Going into the second Test encounter of the tour, there's no denying India have their backs to the wall. To begin with, the visitors have begun the series on a utterly demoralising note, with a few individual performances standing out amid a lacklustre team effort. Secondly, the pace bowlers are under severe pressure and will have to regroup and rethink their strategies in order to be more incisive. Meanwile, the batting line-up has to contend with another green and bouncy track which they are evidently not accustomed to. The damp weather of the past few days might have a bearing on the quality of the pitch as well. Finally, India is up against a side that is apparently in the prime of form and raring to go all out for another victory.
One of the gravest concerns for India is the wishy-washy middle order.

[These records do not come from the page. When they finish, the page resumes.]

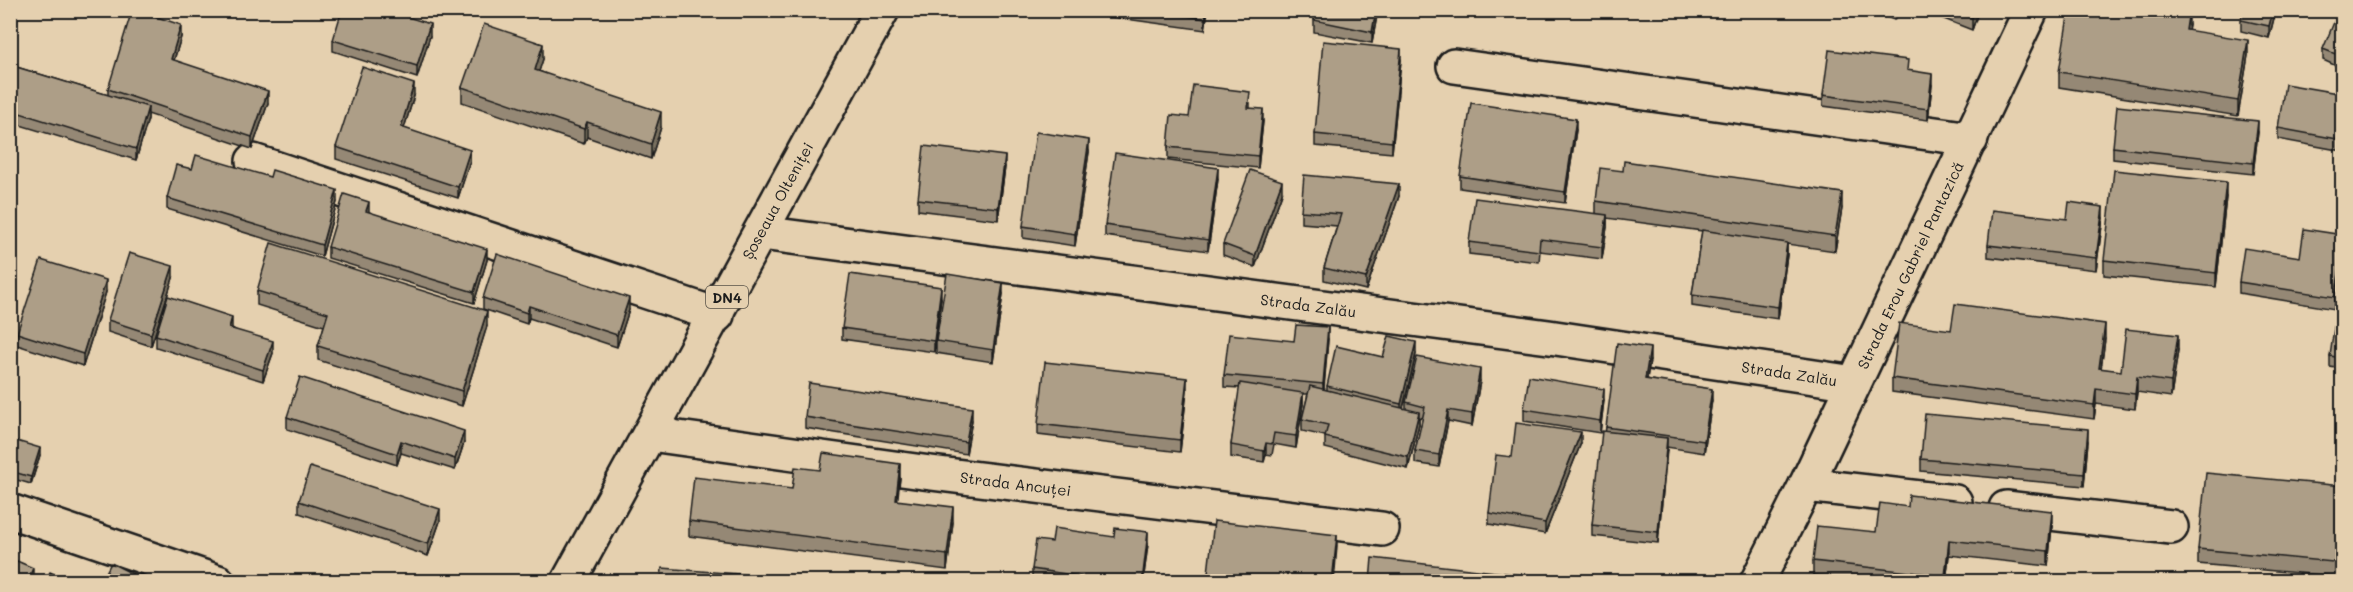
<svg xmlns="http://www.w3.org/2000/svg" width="2353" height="592" viewBox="0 0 2353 592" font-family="Mali,sans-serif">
<rect width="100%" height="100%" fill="#e5d0af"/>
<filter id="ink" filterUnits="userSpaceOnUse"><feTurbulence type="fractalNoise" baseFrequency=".0167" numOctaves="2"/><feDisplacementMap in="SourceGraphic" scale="12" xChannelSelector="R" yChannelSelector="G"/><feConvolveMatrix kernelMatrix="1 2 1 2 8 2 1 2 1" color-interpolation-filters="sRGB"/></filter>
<g filter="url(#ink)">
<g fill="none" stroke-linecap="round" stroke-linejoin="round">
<defs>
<g id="minor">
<path d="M1454,66L1971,139"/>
<path d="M253,161L717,315"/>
<path id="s1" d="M761,233L1549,337L1854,383"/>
<path id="s2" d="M650,434L923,472L1382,529"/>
<path d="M1806,485L1955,502"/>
<path d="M2006,508L2171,527"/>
<path d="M10,511L218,582"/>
<path id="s3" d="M1757,582L1806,485L2031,10"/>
</g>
<g id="major">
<path id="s4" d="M568,582L882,10"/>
</g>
</defs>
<use href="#minor" stroke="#1c1c1c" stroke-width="38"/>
<use href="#major" stroke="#1c1c1c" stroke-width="38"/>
<use href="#minor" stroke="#e5d0af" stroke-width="33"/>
<use href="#major" stroke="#e5d0af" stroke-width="33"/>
</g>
<path fill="#958874" stroke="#1c1c1c" stroke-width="1.5" d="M1112,10H1208L1205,30L1112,17Z
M1316,10H1378L1372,43L1314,32V20Z
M1869,10H1898L1894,20Z
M1921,10H1979L1972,30Z
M2276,10L2269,38L2241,31V20Z
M2343,10V69L2323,60V49Z
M2189,25L2188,30L2248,55L2238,116L2059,87V72Z
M430,36L417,78L333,51V40Z
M181,37L174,60L268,103L252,149L148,114V119L136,160L10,122V65L108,95V89Z
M543,59L539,71L661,127L651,159L587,137L584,144L462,102V87Z
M1401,60L1392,153L1315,146V134Z
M1908,71L1932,85L1928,120L1823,106V95Z
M2343,94V151L2278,139V128Z
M414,96L404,128L470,161L458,198L336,159V147Z
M1250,103V108L1263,121L1258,168L1168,159V147L1189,117Z
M1576,130L1565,203L1460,188V176Z
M2258,132L2253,174L2113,159V147Z
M1089,152L1075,246L1023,238V226Z
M1005,167L998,220L918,210V199Z
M192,169L337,202L322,256L167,209V198Z
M1218,179L1208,251L1105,236V225Z
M1282,193L1255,267L1223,255V244Z
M1399,196L1366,290L1324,280V268L1337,226L1301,223V211Z
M2226,197L2216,287L2104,275V260Z
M1596,201L1842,208L1835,251L1787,244V255L1778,319L1692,306V295L1702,231L1607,218V227L1602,259L1540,251L1539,262L1469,254V242L1596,214Z
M369,212L487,260L474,303L328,258V247Z
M2103,218L2096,270L1988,257V245L2067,219Z
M2343,235V261L2335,309L2239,293V282L2300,257Z
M173,278L151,346L108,332V320Z
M257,291L487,326L462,406L318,360V346L324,326L257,305Z
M106,292L83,366L17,345V333Z
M1003,294L993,362L936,353V341Z
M483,298L629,310L617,347L529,318L527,324L483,309Z
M941,298L934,352L842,339V328Z
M2343,322V369L2330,367V356Z
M232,328L273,353L263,381L156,347V335Z
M1951,330L2105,339L2101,369L2121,371L2178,350L2171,397L2137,392L2135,409L2096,404L2094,419L1892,392V378Z
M1328,339L1324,389L1327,390V386L1383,357L1416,354L1403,408L1406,409V402L1480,381L1472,426L1448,421L1439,467L1415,463V451L1423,418L1419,417V424L1408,469L1325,448V436L1302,431V419L1308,394H1303V404L1296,448L1274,444L1272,455L1266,454L1264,462L1231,457V445L1240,388L1224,387V375L1294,341Z
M1650,360L1647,379L1712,400L1704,453L1667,447L1658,543L1592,536V525L1606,427Z
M1187,390L1180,452L1038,435V424Z
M1604,400L1600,433L1524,421V409Z
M287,417L464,443L455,470L401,453L397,465L287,429Z
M805,417L972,420L966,454L805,428Z
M10,439L40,455L31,484L10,478Z
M2088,441L2084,486L1921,471V459Z
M1581,443L1545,534L1489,524V513L1512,457Z
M820,470L900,478L897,500L953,522L947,570L689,536V521L792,489Z
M2343,486V577L2198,564V549Z
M299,501L440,521L428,556L299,513Z
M2052,526L2048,566L1949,555L1946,582H1867L1813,575V561L1876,532Z
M1148,544L1143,582L1032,581V569Z"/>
<path fill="#796f5e" stroke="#1c1c1c" stroke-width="1.5" d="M1207,10H1208L1205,30V19Z
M1376,10H1378L1372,43V32Z
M1894,10H1898L1894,20Z
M1975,10H1979L1972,30V18Z
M2189,10V25L2186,45V30Z
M2273,10H2276L2269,38V26Z
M430,24V36L417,78V66Z
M181,25V37L171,70V59Z
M2248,40V55L2238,116V101Z
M543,44V59L535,84V70Z
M1401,49V60L1392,153V142Z
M1932,74V85L1928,120V109Z
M414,84V96L401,138V127Z
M268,91V103L252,149V137Z
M148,107V119L136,160V149Z
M1263,109V121L1258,168V156Z
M661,112V127L651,159V144Z
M1576,119V130L1565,203V192Z
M2258,121V132L2253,174V163Z
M587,122V137L584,144V129Z
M1089,140V152L1075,246V234Z
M470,150V161L458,198V187Z
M1005,156V167L998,220V208Z
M1218,168V179L1208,251V240Z
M1282,181V193L1255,267V256Z
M2226,182V197L2216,287V273Z
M1399,184V196L1366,290V278Z
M337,190V202L322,256V245Z
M1842,193V208L1835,251V236Z
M369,202V213L366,211Z
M2103,207V218L2096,270V258Z
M1607,215V227L1602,259V247Z
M1787,243V255L1778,319V307Z
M487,249V260L474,303V292Z
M2343,250V261L2335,309V297Z
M173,266V278L151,346V334Z
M106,280V292L83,366V354Z
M1003,283V294L993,362V350Z
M941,287V298L934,352V341Z
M629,298V310L617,347V335Z
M529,306V318L527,324V313Z
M487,311V326L462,406V391Z
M232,317V329L229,328Z
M2105,324V339L2099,383V368Z
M1328,327V339L1323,396V384Z
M2178,335V350L2171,397V382Z
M273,341V353L263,381V370Z
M1416,342V354L1401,416V404Z
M1650,348V360L1645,390V379Z
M1480,369V381L1472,426V414Z
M2137,377V392L2135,409V394Z
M1187,378V390L1180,452V440Z
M1604,389V400L1600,433V421Z
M1712,389V400L1704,453V441Z
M2096,389V404L2094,419V405Z
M1303,393V404L1296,448V436Z
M972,408V420L966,454V442Z
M1448,410V421L1439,467V455Z
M1419,412V424L1408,469V457Z
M2088,429V441L2084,486V474Z
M464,431V443L455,470V459Z
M1581,432V443L1545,534V523Z
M1667,438V450L1658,543V532Z
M401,441V453L397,465V454Z
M1266,443V454L1264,462V451Z
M40,448V455L31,484V477Z
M900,464V478L896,515V500Z
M953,507V522L947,570V555Z
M440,509V521L428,556V544Z
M2052,511V526L2048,566V551Z
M1148,532V544L1143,582H1142Z
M1337,535V546L1334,582H1332Z
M1949,540V555L1946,582H1945Z
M33,568V579L32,582H27Z"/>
<path fill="#ad9e87" stroke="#1c1c1c" stroke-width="1.5" d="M132,10H136L181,25L171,59L268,91L252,137L108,89Z
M342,10H386L430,24L417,66L333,40Z
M1148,10H1207L1205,19Z
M1316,10H1376L1372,32L1314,20Z
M1952,10H1975L1972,18Z
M2069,10H2090L2126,16L2127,10H2189L2186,30L2248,40L2238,101L2059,72Z
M2243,10H2273L2269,26L2241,20Z
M2339,10H2343V57L2323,49Z
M484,24L543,44L535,70L661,112L651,144L587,122L584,129L462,87Z
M1323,41L1401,49L1392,142L1315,134Z
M1829,50L1908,60L1907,70L1932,74L1928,109L1823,95Z
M10,65L148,107L136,149L10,110Z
M362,67L414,84L401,127L470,150L458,187L336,147Z
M2285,84L2343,94V140L2278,128Z
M1193,85L1250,92L1248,108L1263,109L1258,156L1168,147L1171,115L1189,117Z
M1471,103L1576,119L1565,192L1460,176Z
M2117,106L2258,121L2253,163L2113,147Z
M1036,132L1089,140L1075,234L1023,226Z
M924,146L1005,156L998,208L918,199Z
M1115,153L1218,168L1208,240L1105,225Z
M196,155L270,177L272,170L337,190L322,245L167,198L176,165L192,169Z
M1624,161L1842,193L1835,236L1596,201L1600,168L1623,171Z
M1250,170L1282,181L1255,256L1223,244Z
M2114,170L2226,182L2216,273L2104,260Z
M1304,175L1399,184L1366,278L1324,268L1341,214L1301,211Z
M344,194L369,202L366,211L487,249L474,292L328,247Z
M1475,198L1607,215L1602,247L1540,239L1539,251L1469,242Z
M2069,202L2103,207L2096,258L1988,245L1992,210L2067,219Z
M2304,229L2343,235V250L2335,297L2239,282L2244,248L2300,257Z
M1702,230L1787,243L1778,307L1692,295Z
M271,243L487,311L462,391L318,346L328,313L257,291Z
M129,253L173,266L151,334L108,320Z
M497,254L629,298L617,335L529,306L527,313L483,298Z
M41,260L106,280L83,354L17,333Z
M850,274L941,287L934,341L842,328Z
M947,274L1003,283L993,350L936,341Z
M168,296L232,317L229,328L273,341L263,370L156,335Z
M1955,304L2105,324L2099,368L2121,371L2126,329L2178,335L2171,382L2137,377L2135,394L2096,389L2094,405L1892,378L1899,323L1951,330Z
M2335,321L2343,322V358L2330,356Z
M1296,325L1328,327L1323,384L1224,375L1229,334L1294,341Z
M1389,336L1416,342L1401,404L1327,386L1336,346L1383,357Z
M1617,343L1650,348L1645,379L1712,389L1704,441L1606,427Z
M1417,357L1480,369L1472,414L1448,410L1439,455L1415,451L1425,407L1406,402Z
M1045,362L1187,378L1180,440L1038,424Z
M1529,376L1604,389L1600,421L1524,409Z
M300,377L464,431L455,459L401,441L397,454L287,417Z
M809,383L972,408L966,442L805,417Z
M1240,383L1303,393L1296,436L1274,433L1272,444L1266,443L1264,451L1231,445Z
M1310,386L1419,412L1408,457L1325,437L1328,425L1302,419Z
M1925,414L2088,429L2084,474L1921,459Z
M1516,423L1581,432L1545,523L1489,513L1496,455L1512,457Z
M1602,431L1667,438L1658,532L1592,525Z
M10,439L40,448L31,477L10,471Z
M823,453L900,464L896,500L953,507L947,555L689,521L694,477L792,489L795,467L820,470Z
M310,467L440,509L428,544L299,501Z
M2206,473L2343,486V563L2198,549Z
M1909,495L2052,511L2048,551L1949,540L1945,576L1813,561L1817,526L1876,532L1880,503L1908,507Z
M1214,521L1337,535L1332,582H1207Z
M1054,528L1114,537L1115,528L1148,532L1142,582H1121L1032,569L1036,540L1052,542Z
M10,558L33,568L27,582H10Z
M1372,558L1585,582H1370Z
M111,563L145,580L144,582H101Z
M662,568L790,578V582H661Z
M50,572L70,582H45Z"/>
</g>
<g text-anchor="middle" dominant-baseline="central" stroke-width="4.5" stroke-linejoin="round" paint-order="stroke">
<rect fill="#e5d0af" stroke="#585248" stroke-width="1.5" x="706" y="286" width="42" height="22" rx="4.5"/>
<g font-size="14" font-weight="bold" fill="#1c1c1c">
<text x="727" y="297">DN4</text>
</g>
<g font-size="15" fill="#1c1c1c" stroke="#e5d0af">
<text stroke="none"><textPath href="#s4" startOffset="435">Șoseaua Olteniței</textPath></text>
<text stroke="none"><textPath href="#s3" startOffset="352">Strada Erou Gabriel Pantazică</textPath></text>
<text stroke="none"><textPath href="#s1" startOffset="552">Strada Zalău</textPath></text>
<text stroke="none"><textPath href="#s1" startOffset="1038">Strada Zalău</textPath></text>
<text stroke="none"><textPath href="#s2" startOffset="369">Strada Ancuței</textPath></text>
</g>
</g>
<rect width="2353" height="592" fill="none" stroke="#e5d0af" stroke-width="36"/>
<rect x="18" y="18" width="2317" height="556" fill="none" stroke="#1c1c1c" stroke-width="2" filter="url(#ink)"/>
</svg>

VVS Laxman who has been touted as the most successful Indian Test batsman in South African conditions, with a robust average of over 41, has far from lived up to expectations. After he collapsed with the rest of the pack on Day 1 of the first Test at Centurion, it was hoped he would pull up his socks and deliver in the second innings. But even though, Tendulkar and Dravid had wrested back some of the initiative by the time he arrived at the crease, Laxman gifted his wicket away. He will have to make his presence count this time around if India is to entertain any hopes of overpowering the Proteas.
Meanwhile, the No. 6 spot has turned a source of much worry for the tourists with Suresh Raina consistently disappointing in that position over the last several games. He now has scores of 32, 3, 20, 3, 1 and 5 in his last six Test innings. In light of the grim situation, a desperate management is seriously considering swapping him for back-up batsman Cheteshwar Pujara. Both players have been provided ample time in batting sessions as options for a final-day modification to the line-up have been left wide open.

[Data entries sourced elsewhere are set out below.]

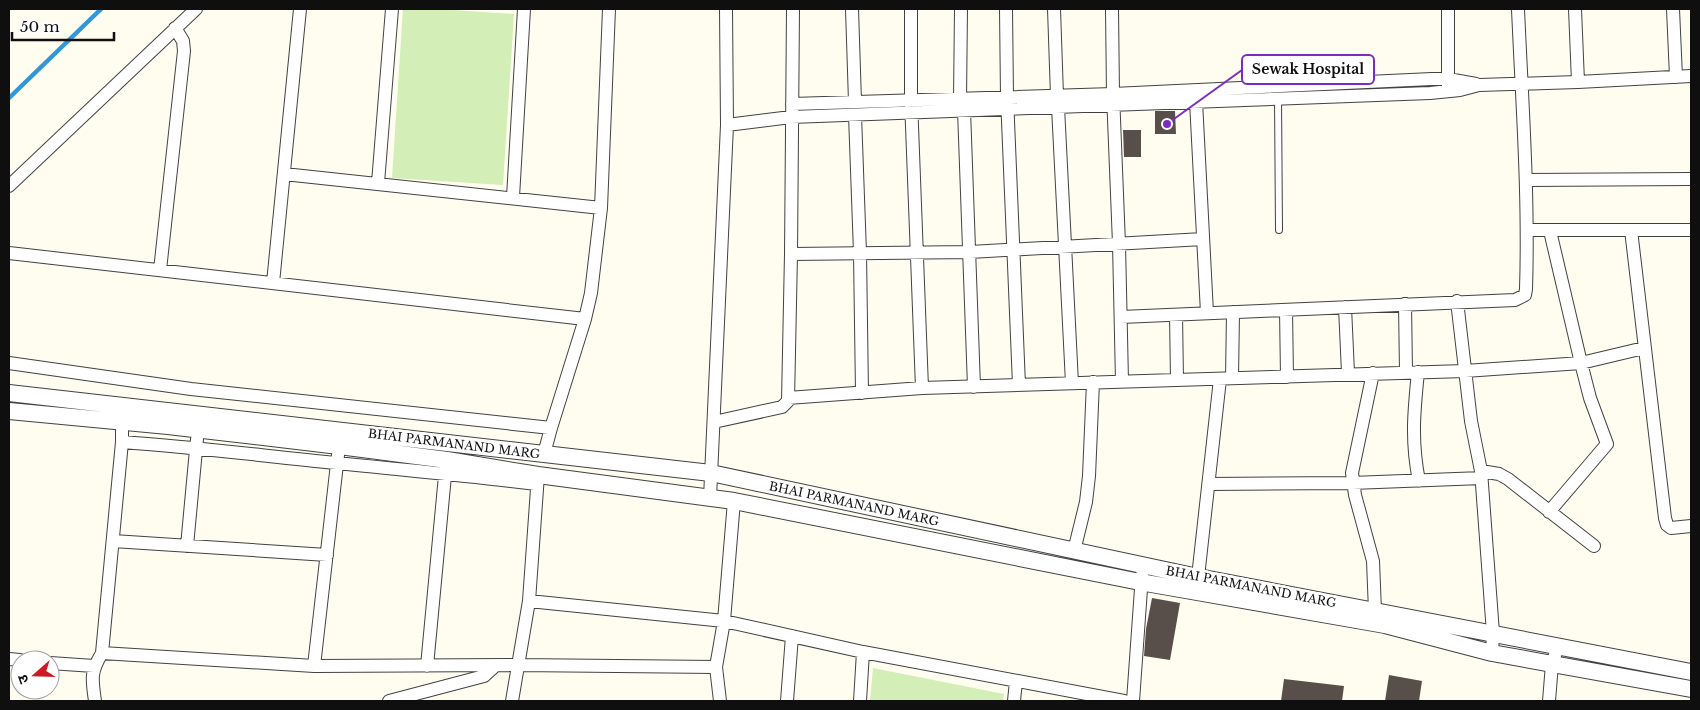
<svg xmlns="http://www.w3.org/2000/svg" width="1700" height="710" viewBox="0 0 1700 710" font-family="'Libre Baskerville','Noto Sans Devanagari',serif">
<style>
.green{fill:#d3eeb6}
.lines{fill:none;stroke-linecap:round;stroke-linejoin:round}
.stream{stroke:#3197d9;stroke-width:4.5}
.building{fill:#584f4a}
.service-casing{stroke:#424242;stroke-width:8}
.minor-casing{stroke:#424242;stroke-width:14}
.tertiary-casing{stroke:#424242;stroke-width:18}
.service{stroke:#fff;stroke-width:6}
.minor{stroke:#fff;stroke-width:12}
.tertiary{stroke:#fff;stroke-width:16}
.labels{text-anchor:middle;stroke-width:5;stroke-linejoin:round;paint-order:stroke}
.street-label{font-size:12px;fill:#0f0f0f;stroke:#fff}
.leader{fill:none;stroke:#7b2cbf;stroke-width:2}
.callout-dot{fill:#7b2cbf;stroke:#fff;stroke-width:2}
.callout{fill:#fff;stroke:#7b2cbf;stroke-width:2}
.callout-label{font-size:14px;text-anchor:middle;font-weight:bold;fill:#0f0f0f}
</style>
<rect width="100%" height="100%" fill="#fffcf0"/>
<!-- green -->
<path class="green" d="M 403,9 L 437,9 L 514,14 L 503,185 L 392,178 Z
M 873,668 L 1004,694 L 1003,701 L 870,701 Z"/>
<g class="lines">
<!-- stream -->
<path class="stream" d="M 9,98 L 101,9"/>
</g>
<!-- building -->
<path class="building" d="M 1155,111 L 1175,111 L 1176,134 L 1155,134 Z
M 1123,130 L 1141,130 L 1141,157 L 1124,157 Z
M 1152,598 L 1180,603 L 1170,660 L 1144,656 L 1146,629 Z
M 1389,675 L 1422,681 L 1419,701 L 1385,701 Z
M 1284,679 L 1344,686 L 1342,701 L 1281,701 Z"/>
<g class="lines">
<defs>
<path id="service" d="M 1278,98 L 1279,230"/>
<path id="minor" d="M 852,9 L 855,102
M 911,9 L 911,100 L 922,388
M 1006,9 L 1007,97 L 1019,385
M 1054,9 L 1057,96
M 1112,9 L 1113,94 L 1119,244 L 1122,381
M 1448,9 L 1448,86
M 1575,9 L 1578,82
M 1673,9 L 1676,77
M 960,99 L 961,9
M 1196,101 L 1207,313
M 792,104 L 1113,94 L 1432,79 L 1448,79 L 1476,84
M 1058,107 L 1072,383
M 964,110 L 974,387
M 855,115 L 860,253 L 862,393
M 727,125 L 791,117 L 1430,93 L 1460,90 L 1479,85 L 1578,82 L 1691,76
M 284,174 L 601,208
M 1527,180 L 1691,179
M 378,183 L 392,9
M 9,186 L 196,9
M 513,197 L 524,9
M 1528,230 L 1691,230
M 1631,230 L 1665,518 L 1667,525 L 1671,528 L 1691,526
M 9,253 L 585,319
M 791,254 L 970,252 L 1203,239
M 160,270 L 184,51 L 183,41 L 175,28
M 273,283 L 300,9
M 1457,301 L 1471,421 L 1481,471 L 1493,633 L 1492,653
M 1405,304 L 1406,372
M 1345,307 L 1348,373
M 1286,310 L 1287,377
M 1176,315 L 1177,380
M 1121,317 L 1515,300 L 1525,295 L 1526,289 C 1529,195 1522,102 1518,9
M 9,363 L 191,389 L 551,428
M 1418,372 C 1414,411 1411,441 1419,481
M 1373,373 L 1352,473 L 1355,495 L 1373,561 L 1375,611
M 1232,378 L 1233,312
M 788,398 L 922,388 L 1465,371 L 1581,363 L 1644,348
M 714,422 L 782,407 L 788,401 L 791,254 L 793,9
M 122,442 C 194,447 265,456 337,463 C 404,470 471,476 537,484
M 544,454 L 551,428 L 585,319 L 591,293 L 601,208 L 609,9
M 1481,471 L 1499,474 L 1508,479 L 1594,546
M 1209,484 L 1352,483 L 1482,478
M 710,498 L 727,125 L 726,9
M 1549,512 L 1607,444 L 1590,398 L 1581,363 L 1550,231
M 113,541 L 327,555
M 187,546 L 197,439
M 1074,551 L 1086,502 L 1089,476 L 1093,382
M 1198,577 L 1220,379
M 529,601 L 724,621 L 863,652 L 1124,701
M 102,653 L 314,666 L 517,665 L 716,667
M 9,659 L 20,660
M 50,663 L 94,666
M 314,666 L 338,455
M 427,666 L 446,465
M 95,701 C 92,679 90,673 102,653 L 122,442 L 122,421
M 389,701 L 484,676 L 496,665
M 512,701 L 529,601 L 538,475
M 720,701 L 716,667 L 724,621 L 734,501
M 787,701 L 792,636
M 860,701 L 863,652
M 1014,701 L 1016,681
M 1133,701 L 1142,575
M 1549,701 L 1552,664 L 1558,646"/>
<path id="tertiary" d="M 9,393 L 711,473 L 1198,577 L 1691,672
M 9,411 L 168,426 L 339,446 L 447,460 L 538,475 L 734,501 L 1140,582 L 1385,625 L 1492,653 L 1691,689"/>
</defs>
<!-- service casing -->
<use href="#service" class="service-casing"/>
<!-- minor casing -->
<use href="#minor" class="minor-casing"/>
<!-- tertiary casing -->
<use href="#tertiary" class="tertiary-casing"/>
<!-- service -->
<use href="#service" class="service"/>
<!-- minor -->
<use href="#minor" class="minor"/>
<!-- tertiary -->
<use href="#tertiary" class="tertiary"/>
</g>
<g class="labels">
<!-- street labels -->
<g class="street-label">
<text transform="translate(454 444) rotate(7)" y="4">BHAI PARMANAND MARG</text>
<text transform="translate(854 504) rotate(12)" y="4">BHAI PARMANAND MARG</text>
<text transform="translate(1251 587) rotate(11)" y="4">BHAI PARMANAND MARG</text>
</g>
</g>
<!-- callouts -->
<path class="leader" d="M1167 124L1242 70"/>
<circle class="callout-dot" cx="1167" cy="124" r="5"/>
<rect class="callout" x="1242" y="55" width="132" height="29" rx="5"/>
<g class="callout-label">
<text x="1308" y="74">Sewak Hospital</text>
</g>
<!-- border -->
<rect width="1700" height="710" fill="none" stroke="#0f0f0f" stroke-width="20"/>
<!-- north arrow -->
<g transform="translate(35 675) rotate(250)"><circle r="24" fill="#ffffff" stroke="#9f9f9f"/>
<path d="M0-4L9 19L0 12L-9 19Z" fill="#cc1a24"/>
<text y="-8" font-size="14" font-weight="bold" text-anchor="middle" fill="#0f0f0f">उ</text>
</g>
<!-- scale -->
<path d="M12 32v8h102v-8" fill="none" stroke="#0f0f0f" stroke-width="2.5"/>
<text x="20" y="32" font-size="15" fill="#0f0f0f" stroke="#ffffff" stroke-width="4" paint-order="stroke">50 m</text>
</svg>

Raina, unfortunately, finds himself at square one where his performance in the Rainbow Nation is concerned. The manner in which he got out at Centurion last week and the way he was dismissed in Nov 2006 at Durban when India collapsed in an ODI against the hosts, is eerily similar. On both occasions he poked outside the offstump to bouncy deliveries while keeping his feet pinned to the ground and in the process picked up fatal edges to a slip fieldsman.
But surely, a batsman of his calibre and experience is capable of better. After all,he is one of the few batters in the world to notch up centuries in all three formats of the game, while also completing a highly-prosperous Champions League in South Africa itself this year. One will have to wait and see if he gets a chance to play out his poor run and strike form in Durban.
Where the bowling is concerned, India will be biting its nails in anticipation of the showing from it bolstered up attack. Zaheer has pulled himself out of injury to rejoin his fellow pacemen and will hopefully lead them at Durban. But he isn't the deadly weapon he used to be. His pace has depreciated, his swing has reduced and his ability to off or leg-cut the ball has also diminished while his bowling average and strike rate have dipped in recent years.
Sreesanth too appears to have lost the midus touch that showed face during his last tour of South Africa. Back then, his prowess at maintaining a stable seem while giving his deliveries a rip, ensured that he took 8 wickets in the first Test that India won, and a top-tally of 18 in the series.
Meanwhile, Ishant Sharma was more fortunate than deserving when he picked up his two wickets at Centurion. He will have to make maximum use of his 6"5' frame to extract whatever bounce is on offer. All the bowlers, including Harbhajan Singh and Suresh Raina, will have to at least ensure that the opposition doesn't score at nearly 5 an over again!
South Africa, on the other hand, have everything going for them. The top order is in blistering form with three out of five batsman that figured in their side's sole innings, going on to make big centuries. The openers provided them the ultimate platform by wearing off the shine of the new ball and picking substantial runs along the way. India will have to nip their extravagant plans in the bud if the tourists are to have any hope of bowling out the hosts.
The new-ball bowling pair of Dale Steyn and Morne Morkel have shown that they are terribly potent. India will have to counter their strategies of bounce and pace, while playing with a deft combination of caution and aggression.
All in all, a scintillating clash is on the cards at Durban. India have to come back hard at the opposition and they have to do it from early on. The hosts are no doubt, riding high on the crushing last victory and will be going all out for another win. India will have to hope that the weather stays moderately favorable and that too much dampness doesn't spell their downfall again.